Get off the benefit.
Honestly, I don’t mean that in the dickish way it probably comes across, but it’s one way to avoid all this if you really care that much.
D. Jefferton.
D.Jefferton
I agree with you. I became a widow last year and I still have three small children at home. I am not on the Widow’s benefit.
BUT D.Jefferton this is not about the beneficiaries as such. This is about the Government wanting to make COMULSORY for one sector of the community ECE and health care for 3-5 year olds. Once the Government has this working for beneficiaries they will say that it is working so well (and it wont be) that they will want to bring it in for all those on WFF and the family support, then lastly for ALL 3-5 year olds.
Look at this link: https://hef.org.nz/2012/make-a-submission-reject-compulsory-early-education-for-3-year-olds/
I have an honours degree, and no job. No mimimum wage job will take me because I am over qualified, yet there’s no higher-paying job that will take me because I have no experience. Do you suggest I starve my family rather than be on a benefit? It is really not that simple. I’ve applied for 65 jobs this month alone, and nothing. Getting off the benefit is really not an option, I would have no home to live in, and no food for my child.
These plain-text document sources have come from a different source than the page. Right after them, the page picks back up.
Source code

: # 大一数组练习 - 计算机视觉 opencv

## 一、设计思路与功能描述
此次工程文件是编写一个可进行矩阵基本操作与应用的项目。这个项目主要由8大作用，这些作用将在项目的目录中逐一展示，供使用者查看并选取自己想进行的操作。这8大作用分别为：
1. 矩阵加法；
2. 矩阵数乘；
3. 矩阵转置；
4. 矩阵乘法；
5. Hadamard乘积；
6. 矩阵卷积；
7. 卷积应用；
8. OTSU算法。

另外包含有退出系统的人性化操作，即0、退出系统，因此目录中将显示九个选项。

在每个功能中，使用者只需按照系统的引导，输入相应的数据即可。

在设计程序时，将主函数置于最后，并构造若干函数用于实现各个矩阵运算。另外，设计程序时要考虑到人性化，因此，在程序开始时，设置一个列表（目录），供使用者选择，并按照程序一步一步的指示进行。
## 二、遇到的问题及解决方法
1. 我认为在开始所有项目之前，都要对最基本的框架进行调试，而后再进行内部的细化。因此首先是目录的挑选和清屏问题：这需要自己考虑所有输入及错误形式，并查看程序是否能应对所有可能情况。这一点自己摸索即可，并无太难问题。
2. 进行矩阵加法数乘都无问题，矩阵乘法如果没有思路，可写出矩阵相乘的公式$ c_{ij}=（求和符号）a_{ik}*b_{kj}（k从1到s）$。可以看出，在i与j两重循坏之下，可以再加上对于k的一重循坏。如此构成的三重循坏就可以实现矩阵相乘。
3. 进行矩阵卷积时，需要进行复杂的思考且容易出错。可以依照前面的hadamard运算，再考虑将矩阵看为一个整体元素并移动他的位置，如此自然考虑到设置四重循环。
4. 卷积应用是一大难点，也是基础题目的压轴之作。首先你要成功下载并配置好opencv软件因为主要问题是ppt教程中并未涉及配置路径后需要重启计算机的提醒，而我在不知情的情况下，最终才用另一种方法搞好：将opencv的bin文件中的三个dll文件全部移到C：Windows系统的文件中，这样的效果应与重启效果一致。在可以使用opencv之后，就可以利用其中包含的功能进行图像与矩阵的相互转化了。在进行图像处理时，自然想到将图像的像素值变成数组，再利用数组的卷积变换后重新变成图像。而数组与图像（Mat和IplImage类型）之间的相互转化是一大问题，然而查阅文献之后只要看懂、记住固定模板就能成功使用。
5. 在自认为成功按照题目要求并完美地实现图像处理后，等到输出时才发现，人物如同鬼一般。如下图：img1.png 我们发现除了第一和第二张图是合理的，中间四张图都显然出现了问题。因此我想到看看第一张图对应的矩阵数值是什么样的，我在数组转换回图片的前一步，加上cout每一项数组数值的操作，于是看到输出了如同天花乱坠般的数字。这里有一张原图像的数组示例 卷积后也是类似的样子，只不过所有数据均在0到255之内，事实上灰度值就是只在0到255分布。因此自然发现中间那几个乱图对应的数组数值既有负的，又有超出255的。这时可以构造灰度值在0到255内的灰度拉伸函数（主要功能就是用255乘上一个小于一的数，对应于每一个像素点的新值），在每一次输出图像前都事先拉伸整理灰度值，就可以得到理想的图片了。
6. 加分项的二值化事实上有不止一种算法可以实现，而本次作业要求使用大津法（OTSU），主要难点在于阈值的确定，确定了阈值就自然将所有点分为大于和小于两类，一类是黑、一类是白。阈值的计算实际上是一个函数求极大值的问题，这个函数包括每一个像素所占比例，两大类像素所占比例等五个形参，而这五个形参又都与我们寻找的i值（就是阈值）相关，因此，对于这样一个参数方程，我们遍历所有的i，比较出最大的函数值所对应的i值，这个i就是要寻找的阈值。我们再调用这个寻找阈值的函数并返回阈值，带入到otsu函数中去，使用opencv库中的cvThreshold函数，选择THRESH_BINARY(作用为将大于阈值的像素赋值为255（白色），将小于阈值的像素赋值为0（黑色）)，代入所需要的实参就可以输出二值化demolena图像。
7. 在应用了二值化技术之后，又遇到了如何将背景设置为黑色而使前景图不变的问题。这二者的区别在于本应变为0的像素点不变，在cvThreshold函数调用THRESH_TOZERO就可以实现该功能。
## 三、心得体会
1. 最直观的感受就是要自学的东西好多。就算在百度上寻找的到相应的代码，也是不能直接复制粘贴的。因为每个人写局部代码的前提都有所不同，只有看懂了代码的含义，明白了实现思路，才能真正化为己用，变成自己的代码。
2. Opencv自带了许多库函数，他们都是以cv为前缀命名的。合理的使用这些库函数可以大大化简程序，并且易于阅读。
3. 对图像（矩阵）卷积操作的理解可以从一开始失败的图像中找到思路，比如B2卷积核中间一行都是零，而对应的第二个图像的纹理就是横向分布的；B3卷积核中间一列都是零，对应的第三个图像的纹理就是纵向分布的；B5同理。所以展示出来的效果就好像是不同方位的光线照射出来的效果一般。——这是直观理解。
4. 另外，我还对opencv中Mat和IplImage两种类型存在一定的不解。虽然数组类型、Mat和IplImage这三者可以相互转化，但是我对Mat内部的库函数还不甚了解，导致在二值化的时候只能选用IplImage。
Being unemployed is no reason for the government to make choices for them. We are not illiterate, ignorant second-class citizens, just because we’re poor and need to rely on the government, we are functioning members of society who deserve, at the very least, to make decisions for ourselves and our families. There are exceptions (those who do need help making appropriate choices), but in no way am I dumping my child in a sub-standard, under-resourced early childhood center, just because I’m poor.
AMB, that is why the unemployment is there, to help you. But others have abused it. I am not sure what Paula Bennett is trying to do but it sure isn’t to help the vulnerable. I believe she is after yours and my children because we refuse to send them to an ECE and refuse to use the Well Child checks and have immunisations. Look at this press release: https://hef.org.nz/2012/media-release-vulnerable-children-not-benefited-by-social-security-bill/
I have been home-educating since 1999. In 2009 my children and I ended up at Women’s Refuge and it was arranged for me to go on the DPB. I continued to home-educate and believe it was the close-knit relationship we had as a result of home-schooling that helped “get us through” (the family break-up) My eldest is now ready to further her education to study vet nursing in Hamilton.
I feel upset that my choice as a home-educating sole parent is being taken away from me because I’m on a benefit.